Equally interesting is what comes next in the NAO’s press release:

Money for new local services has not led to improvements such as increased opening hours and some of the most deprived areas remain under-doctored.

What that last statement, about deprived areas being ‘under-doctored’ actually tells us is that in some areas the increases that we’ve seen in GPs pay have not actually been big enough, not to attract more GPs into working in areas of high deprivation where they is a much higher ratio of genuinely sick people to people who just need a bit of a check-up and some advice, i.e. areas in which the workload on GPs will be proportionately the greatest.

As is invariably the case, the actual situation here, when you look at it, is far more complex than the rhetoric of politicians and ‘meejah’ folk suggests and while there are certainly issues with GP contracts that need to be looked at, the mere fact that GPs pay has increased in recent years because most have made a success of running their businesses in no way justifies the kind of campaign of vilification that’s been directed toward doctors of late.

What is, I think, more of a pertinent issue here, and one that appears to have been universally missed by just about everyone so far is contained in the NAO’s recommendation main recommendation and the comments of Tim Burr, the head of the NAO, which are appended to the end of the press release.

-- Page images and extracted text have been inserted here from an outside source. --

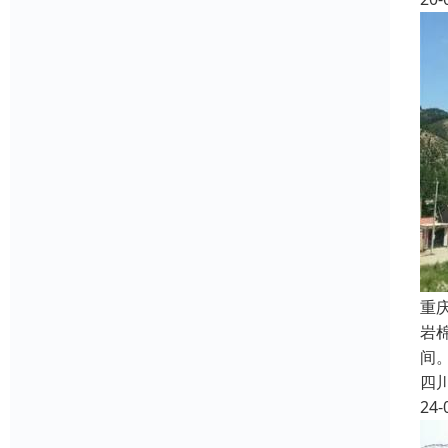
重
岩棉
间
四
24-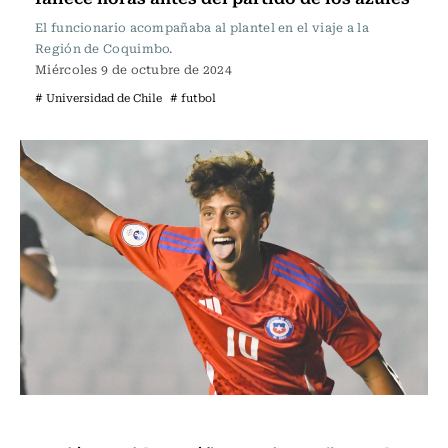
El funcionario acompañaba al plantel en el viaje a la
Región de Coquimbo.
Miércoles 9 de octubre de 2024
# Universidad de Chile
# futbol
Fútbol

The NAO recommends that the Department develop a strategy for yearly negotiations on the QOF and the QOF should be based more on health outcomes. Primary Care Trusts should provide more services based on local need and review the number and skills of staff employed to commission and performance manage GP services with the aim of improving local commissioning.

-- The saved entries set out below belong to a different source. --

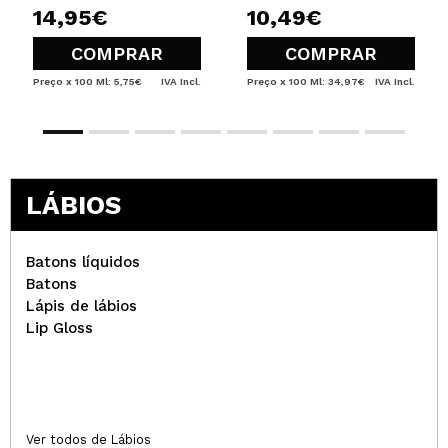
14,95€
10,49€
COMPRAR
COMPRAR
Preço x 100 Ml: 5,75€
IVA Incl.
Preço x 100 Ml: 34,97€
IVA Incl.
LÁBIOS
Batons líquidos
Batons
Lápis de lábios
Lip Gloss
Ver todos de Lábios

Tim Burr, head of the National Audit Office, said today:

“There is no doubt that a new GP contract was needed and there are now 4,000 more GPs than five years ago. But in return for higher pay, we have yet to see real increases in productivity. The extra money flowing into practices has largely benefited GP partners rather than rewarding other important members of the practice team. Primary Care Trusts now need to deliver to patients the benefits that were expected in return for GPs increase in pay.”

So the solution to GPs earning ‘too much’ money out of these contracts, according to the NAO, is for PCTs to hire more pen-pushers and GPs to pay the one’s they’ve already got more money?

And they think GPs are screwing the system?